Tekst ter beoordeling ▸
Samenvatting bedrijfseconomie – Periode 2
Hoofdstuk 5: Kringloop & BBP
1. Macro-economische grootheden
Macro-economie houdt zich bezig met studie van geaggregeerde grootheden
- = economische indicatoren die gelden voor grote groepen (vb. Europa)
- Vb. Bbp, werkgelegenheid, consumptie, investeringen, …
Macro-economen bestuderen deze indicatoren in het cadet van 3 hoofddoelstellingen:
a) Bevordering economische groei
b) Het zo laag mogelijk houden van werkloosheid
c) Controleren v/d inflatie (= stijging algemeen prijspeil)

Gegeven informatie ▸
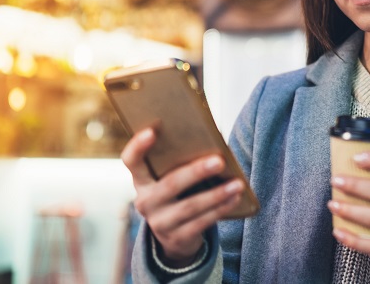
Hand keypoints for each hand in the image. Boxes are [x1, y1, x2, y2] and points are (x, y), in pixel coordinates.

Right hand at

--

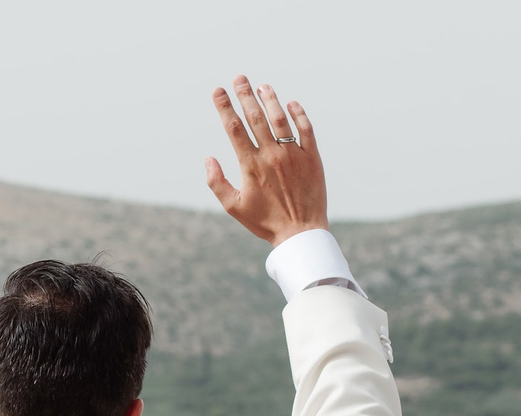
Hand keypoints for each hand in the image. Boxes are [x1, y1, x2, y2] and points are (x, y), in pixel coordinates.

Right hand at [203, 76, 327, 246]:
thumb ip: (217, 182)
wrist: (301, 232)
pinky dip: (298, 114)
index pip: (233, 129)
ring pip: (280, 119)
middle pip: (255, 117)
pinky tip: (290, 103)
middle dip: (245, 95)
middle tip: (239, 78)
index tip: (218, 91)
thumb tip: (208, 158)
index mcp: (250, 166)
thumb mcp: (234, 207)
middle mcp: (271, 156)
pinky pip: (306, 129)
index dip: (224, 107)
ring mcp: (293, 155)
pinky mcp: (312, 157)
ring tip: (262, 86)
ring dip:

Opdracht ▸
Wat zijn volgens de samenvatting over macro-economie de hoofddoelstellingen van macro-economen? Noem ze alle drie. De gegevens hebben geen verband met de samenvatting.

Uitwerking ▸
- Bevordering economische groei
- Het zo laag mogelijk houden van werkloosheid
- Controleren van de inflatie (stijging algemeen prijspeil)